Author: Greve, Felix Paul, 1879-1948. Title: Oscar Wilde [photocopy] / von Felix Paul Greve. --
Published: Berlin : Gose & Tetzlaff, Verlagsbuchhandlung, 1903. Description: 47 p.
Note: Original issued in series: Moderne Essays zur Kunst, Literatur, und Wissenschaft ; Heft 29.
Including this photocopy in the Spettigue Collection, the UM Archives own four versions in various formats of this 1903 key-text by Felix Paul Greve/Frederick Philip Grove: one of two Microfilm copies (negative) of this text was prepared by the NL of Canada for its Historical Microfilm Collection [CHIM], the other by the University of North Carolina, Chapel Hill, in 1977. The latter was donated by Henry Makow (RBR/Archives Mf 1) in the late 1970s.
An English translation by Barry Asker was published by William Hoffer, Vancouver, in 1984. The two last mentioned editions are available in RBR's FPG (Greve/Grove) Collections, the CHIM ed. are in Dafoe Microfilms.
Annotation: This is the first of three long articles by Felix Paul Greve about Oscar Wilde, many of whose works he had translated.
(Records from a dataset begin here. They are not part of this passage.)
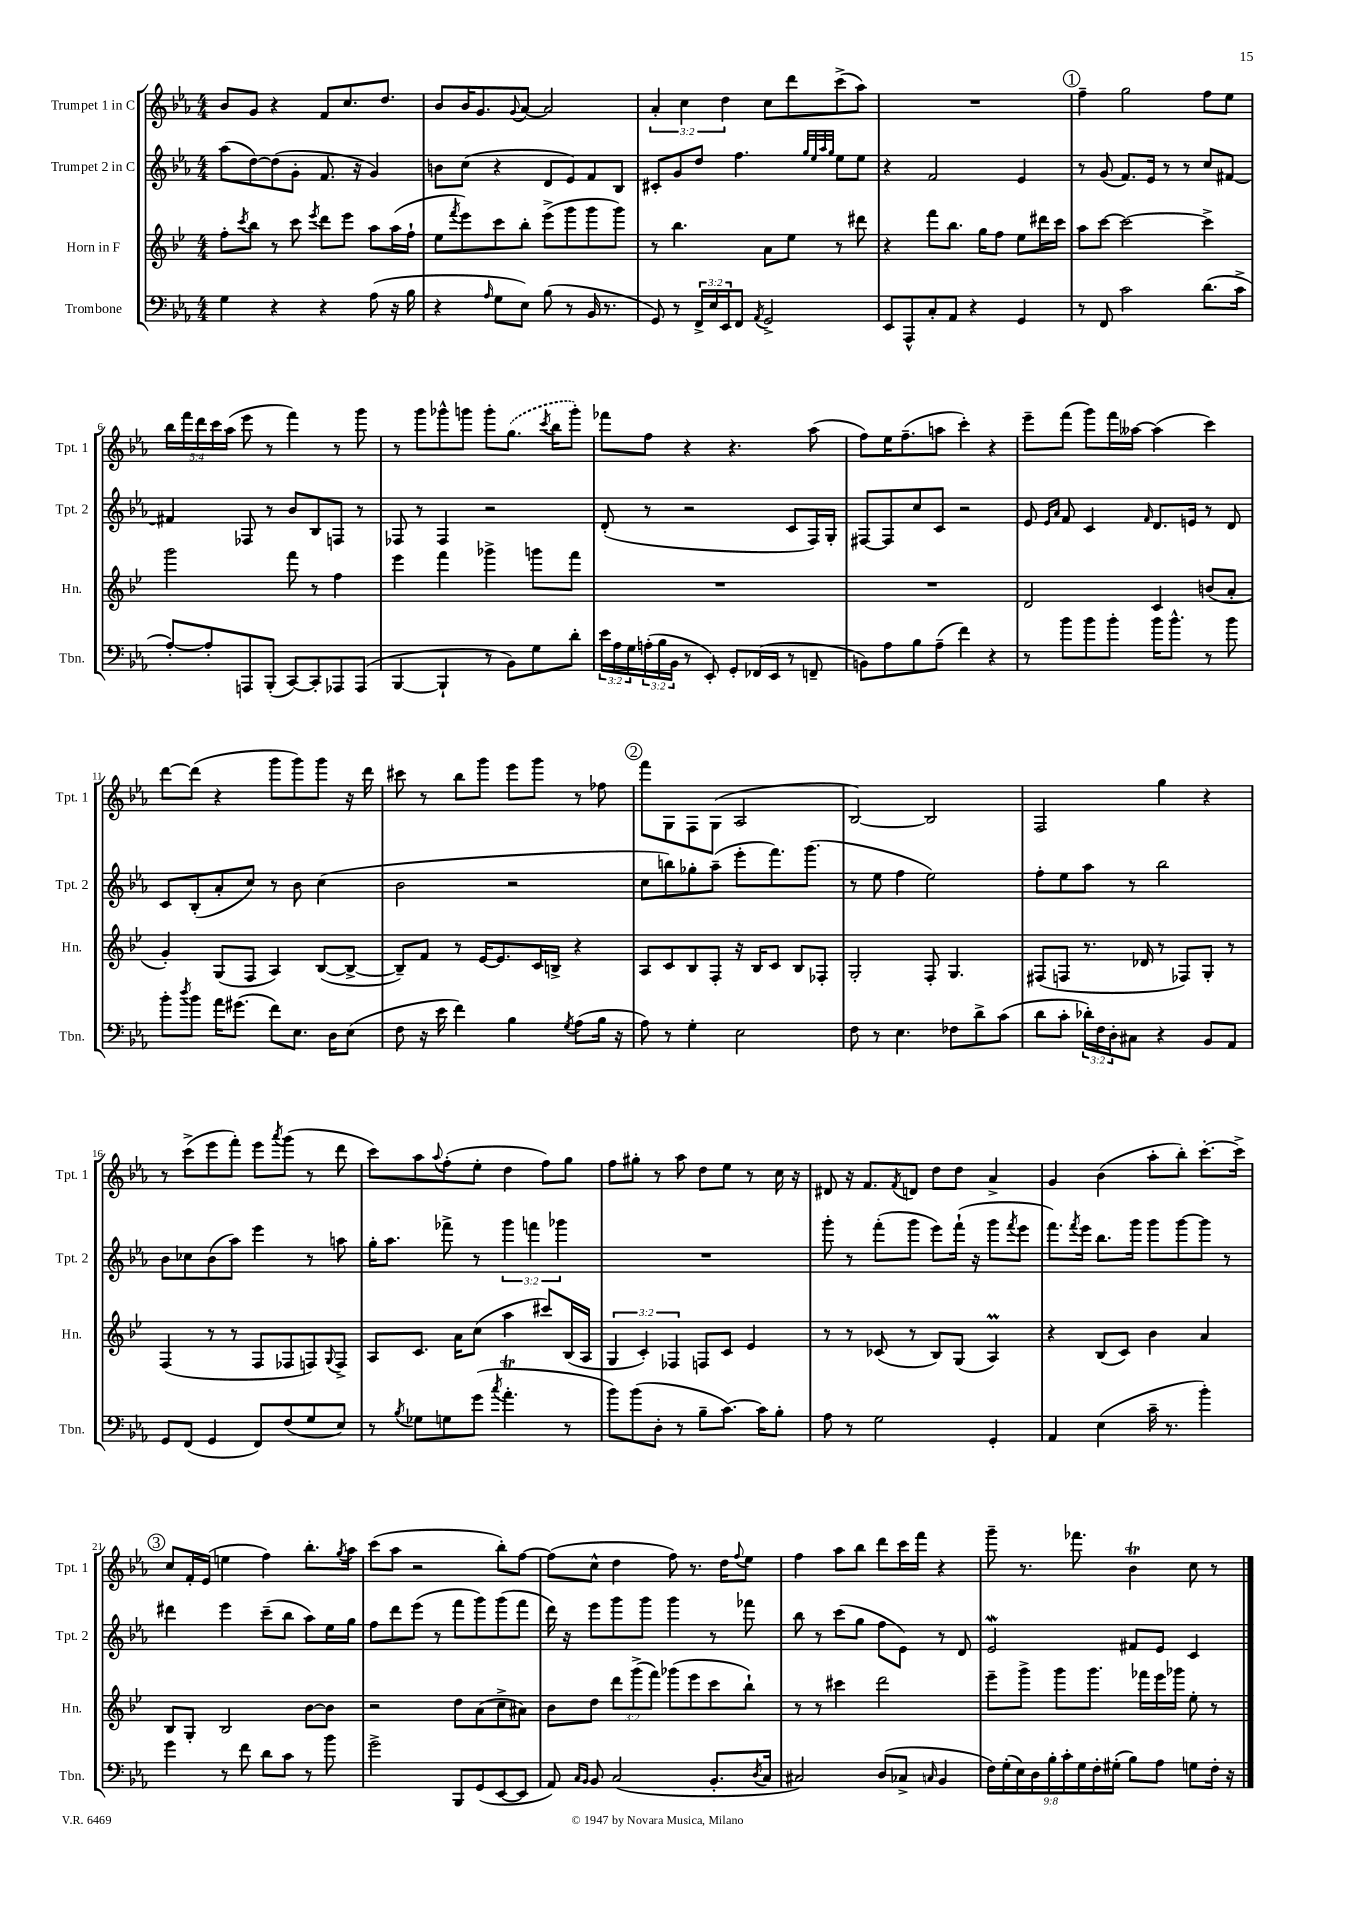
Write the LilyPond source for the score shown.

<<
\new StaffGroup <<
\new Staff = "s0" \with { instrumentName = "Trumpet 1 in C" shortInstrumentName = "Tpt. 1" } {
    \clef treble \key ees \major \numericTimeSignature \time 4/4 \override Staff.TupletNumber.text = #tuplet-number::calc-fraction-text
    bes'8 g'8 r4 f'8 c''8. d''8. |
    bes'8 bes'16 g'8. \appoggiatura { g'8 } aes'8~ aes'2 |
    \tuplet 3/2 { aes'4-. c''4 d''4 } c''8 d'''8 c'''8->( aes''8) |
    R1 |
    \mark \markup { \circle "1" } f''4-- g''2 f''8 ees''8 |
    \tuplet 5/4 { bes''16 f'''16 d'''16 c'''16 aes''16( } ees'''8 r8 f'''4) r8 g'''8 |
    r8 g'''8 ges'''8-^ g'''8 g'''8-. \once \slurDashed g''8.( \acciaccatura { c'''8 } bes''16 g'''8-.) |
    fes'''8 f''8 r4 r4. aes''8( |
    f''8) ees''16 f''8.--( a''8 c'''4-.) r4 |
    ees'''8-- f'''8( g'''8) f'''16 aeses''16~ aeses''4( c'''4) |
    d'''8~ d'''8( r4 g'''8 g'''8) g'''8 r16 d'''16 |
    cis'''8 r8 bes''8 g'''8 ees'''8 g'''8 r8 fes''8 |
    \mark \markup { \circle "2" } f'''8 g8 f8 g8( aes2 |
    bes2~) bes2 |
    f2 g''4 r4 |
    r8 c'''8->( ees'''8 f'''8-.) ees'''8 \acciaccatura { aes'''8 } g'''8( r8 d'''8 |
    c'''8) aes''8 \appoggiatura { aes''8 } f''8-.( ees''8-. d''4 f''8) g''8 |
    f''8 gis''8-. r8 aes''8 d''8 ees''8 r8 c''16 r16 |
    dis'8 r16 f'8. \acciaccatura { f'8 } d'8 d''8 d''8 aes'4-> |
    g'4 bes'4( aes''8-. bes''8-.) c'''8.~-. c'''16-> |
    \mark \markup { \circle "3" } c''8 f'16-. ees'16( e''4 f''4) bes''8.-. \acciaccatura { g''8 } aes''16 |
    c'''8( aes''8 r2 bes''8-.) f''8~ |
    f''8( c''8-^ d''4 f''8) r8. d''16 \appoggiatura { f''8 } ees''8 |
    f''4 aes''8 bes''8 d'''8 c'''16 f'''16 r4 |
    g'''8-- r8. fes'''8. bes'4\trill c''8 r8 \bar "|." |
}
\new Staff = "s1" \with { instrumentName = "Trumpet 2 in C" shortInstrumentName = "Tpt. 2" } {
    \clef treble \key ees \major \numericTimeSignature \time 4/4 \override Staff.TupletNumber.text = #tuplet-number::calc-fraction-text
    aes''8( d''8~) d''8( g'8-. f'8. r16 g'4) |
    b'8 c''8( r4 d'8 ees'8) f'8 bes8 |
    cis'8-. g'8 d''8 f''4. \grace { g''32 ees''32 aes''32 g''32 } ees''8 ees''8 |
    r4 f'2 ees'4 |
    \mark \markup { \circle "1" } r8 g'8( f'8.) ees'16 r8 r8 c''8 fis'8~ |
    fis'4 fes8 r8 bes'8 bes8 f8 r8 |
    fes8 r8 fes4 r2 |
    d'8-.( r8 r2 c'8 f16) g16-. |
    fis8~ fis8 c''8 c'8 r2 |
    ees'8 \grace { ees'16 aes'16 } f'8 c'4 \grace { f'16 } d'8. e'16 r8 d'8 |
    c'8 bes8-.( aes'8-. c''8) r8 bes'8 c''4( |
    bes'2 r2 |
    \mark \markup { \circle "2" } c''8 b''8) ges''8-. aes''8--( ees'''8-. f'''8.) g'''8.( |
    r8 ees''8 f''4 ees''2) |
    f''8-. ees''8 aes''8 r8 bes''2 |
    bes'8 ces''8 bes'8( aes''8) ees'''4 r8 a''8 |
    g''16-. aes''8. fes'''8-> r8 \tuplet 3/2 { g'''4 f'''4 ges'''4 } |
    R1 |
    g'''8-. r8 f'''8-.( g'''8 ees'''8) f'''16-!( r16 g'''8 \acciaccatura { f'''8 } ees'''8 |
    f'''8.) \acciaccatura { f'''8 } ees'''16 bes''8. g'''16 g'''8 g'''8~ g'''8 r8 |
    \mark \markup { \circle "3" } dis'''4 ees'''4 c'''8--( bes''8 aes''8) ees''16 g''16 |
    f''8 d'''8 ees'''8( r8 f'''8 g'''8) g'''8( f'''8 |
    d'''16) r16 ees'''8 g'''8 g'''8 g'''4 r8 fes'''8 |
    bes''8 r8 c'''8( g''8 f''8 ees'8) r8 d'8 |
    ees'2\mordent fis'8 ees'8 c'4 \bar "|." |
}
\new Staff = "s2" \with { instrumentName = "Horn in F" shortInstrumentName = "Hn." } {
    \clef treble \key bes \major \numericTimeSignature \time 4/4 \override Staff.TupletNumber.text = #tuplet-number::calc-fraction-text
    f''8-. \acciaccatura { c'''8 } bes''8 r8 c'''8 \acciaccatura { ees'''8 } d'''8 ees'''8 a''8 a''16( f''16-! |
    ees''8 \acciaccatura { f'''8 } ees'''8) c'''8 bes''8-. ees'''8->( g'''8 g'''8 g'''8) |
    r8 bes''4. a'8 ees''8 r8 dis'''8 |
    r4 f'''8 bes''8. g''16 f''8 ees''8 dis'''16 c'''16 |
    \mark \markup { \circle "1" } a''8 c'''8~ c'''2~ c'''4-> |
    g'''2 f'''8 r8 f''4 |
    ees'''4 f'''4 ges'''4-> g'''8 f'''8 |
    R1 |
    R1 |
    d'2 c'4 b'8( a'8-. |
    g'4-.) g8( f8 a4) bes8~( bes8~-> |
    bes8--) f'8 r8 ees'16~ ees'8. c'16 b16-> r4 |
    \mark \markup { \circle "2" } a8 c'8 bes8 f8-. r16 bes16 c'8 bes8 fes8-. |
    g2-. f8-. g4. |
    fis8( f8 r8. des'16 r8 fes8) g8-. r8 |
    f4( r8 r8 f8 fes8 f8) \appoggiatura { g8 } f8-> |
    a8 c'8. a'16 c''8( a''4 cis'''8) bes16( a16 |
    \tuplet 3/2 { g4 c'4-.) fes4 } f8 c'8 ees'4 |
    r8 r8 ces'8( r8 bes8) g8( a4\prall) |
    r4 bes8( c'8) bes'4 a'4 |
    \mark \markup { \circle "3" } bes8 g8-. bes2 bes'8~ bes'8 |
    r2 d''8 a'8( c''8-> ais'8) |
    bes'8 d''8 \tuplet 3/2 { d'''8 g'''8->( f'''8) } ges'''8( ees'''8 c'''8 bes''8-!) |
    r8 r8 cis'''4 d'''2 |
    ees'''8-- g'''8-> g'''8 g'''8. fes'''16 ees'''16 ges'''16 ees''8-. r8 \bar "|." |
}
\new Staff = "s3" \with { instrumentName = "Trombone" shortInstrumentName = "Tbn." } {
    \clef bass \key ees \major \numericTimeSignature \time 4/4 \override Staff.TupletNumber.text = #tuplet-number::calc-fraction-text
    g4 r4 r4 aes8( r16 bes16 |
    r4 \grace { aes16 } g8 ees8) bes8( r8 bes,16 r8. |
    g,8) r8 \tuplet 3/2 { f,16-> ees16 ees,16 } f,8 \acciaccatura { aes,8 } g,2-> |
    ees,8 aes,,8-^ c8-. aes,8 r4 g,4 |
    \mark \markup { \circle "1" } r8 f,8 c'2 d'8.( c'16-> |
    aes8~-.) aes8-. a,,8 bes,,8-.( c,8~) c,8-. aes,,8 aes,,8( |
    bes,,4~ bes,,4-! r8 bes,8) g8 d'8-. |
    \tuplet 3/2 { ees'16 aes16 g16 } \tuplet 3/2 { a16-.( bes16 bes,16 } r8 ees,8-.) g,8-. fes,16( ees,16 r8 f,8-- |
    b,8) aes8 bes8 aes8--( f'4) r4 |
    r8 bes'8 bes'8 bes'8-. bes'16 bes'8.-^ r8 bes'8 |
    bes'8-. \acciaccatura { d''8 } bes'8 aes'16 gis'8.( f'8) ees8. d16 ees8( |
    f8 r16 ees'16 f'4) bes4 \acciaccatura { g8 } aes8( bes16 r16 |
    \mark \markup { \circle "2" } aes8) r8 g4-. ees2 |
    f8 r8 ees4. fes8 d'8-> c'8( |
    d'8 c'8-. \tuplet 3/2 { des'16-.) f16 d16-. } cis8 r4 bes,8 aes,8 |
    g,8 f,8( g,4 f,8) f8( g8 ees8) |
    r8 \acciaccatura { bes8 } ges8 g8 g'8( \acciaccatura { c''8 } aes'4.-.\trill r8 |
    bes'8) bes'8( d8-. r8 bes8-- c'8.~) c'16 bes8-. |
    aes8 r8 g2 g,4-. |
    aes,4 ees4( c'16-- r8. bes'4-.) |
    \mark \markup { \circle "3" } g'4 r8 f'8 d'8 c'8 r8 bes'8 |
    g'2-> bes,,8 g,8( ees,8~ ees,8 |
    aes,8) \grace { c16 bes,16 } bes,8 c2( bes,8.-. \acciaccatura { d8 } c16 |
    cis2) d8( ces8-> \grace { c16 } bes,4 |
    \tuplet 9/8 { f16) g16-.( ees16) d16 bes16-. c'16-. g16 f16-. gis16-.( } bes8) aes8 g8 f16-. r16 \bar "|." |
}
>>
>>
It was written in Palermo, just 2 months before he was sentenced for fraud in Bonn, in late May, 1903. --
On the last page of the text (p. 41, signed "Palermo, im Marz 1902 / F. P. G."), Greve claims to have gained biographical information from Wilde's personal friends, and refers to 3 published sources: Gide's article in L'Ermitage, June 1902 ; Ernest La Jeunesse's in La Revue Blanche, Dec. 15. 1900, and R. H. Sherard's book which Greve judges a clumsy and poor attempt to defend O. Wilde.
In a bibliographical note (pp. 42-43), Greve points out the difficulties of obtaining Wilde's works on the bookmarket, but that editions in England (Wright & Jones), America, and in Germany are in preparation to reverse this trend. He then lists 23 numbered works by Wilde, and notes his own translations under entries for "Dorian Gray" and "Intentions" [tr. as Fingerzeige].
Axel Knönagel, in his published Ph.D. dissertation, Univ. Edmonton, was the first to document FPG's change of attitude towards Wilde during and after his prison term in 1903/4: - the March 1903 OW essay was written in Palermo, whereto Greve had "eloped" with Else Endell in late Jan. 1903. It differs significantly from the October 1903 one, which was written in Bonn's jail. [see A. K., Nietzschean philosophy in the works of Frederick Philip Grove, Lang, 1990]. --
In A. Gide's "Conversation avec un allemand" [June 1904], Greve explicitly reverses Wilde's decadent "art-pour-l'art" poles by declaring:"Je préfère la vie." [see Gaby Divay's e-Ed. of this amzing document] Local Note: This document is part of the D. O. Spettigue Collection in Archives & Special Collections (Mss 57, Box 14, Fld. 3).
Related Works: Greve, Felix Paul, 1879-1909. Randarabesken zu Oscar Wilde (Bonn, Oktober 1903). Greve, Felix Paul, 1879-1909. Oscar Wilde und das Drama (1905).
Subjects: Wilde, Oscar, 1854-1900 Criticism and interpretation, German.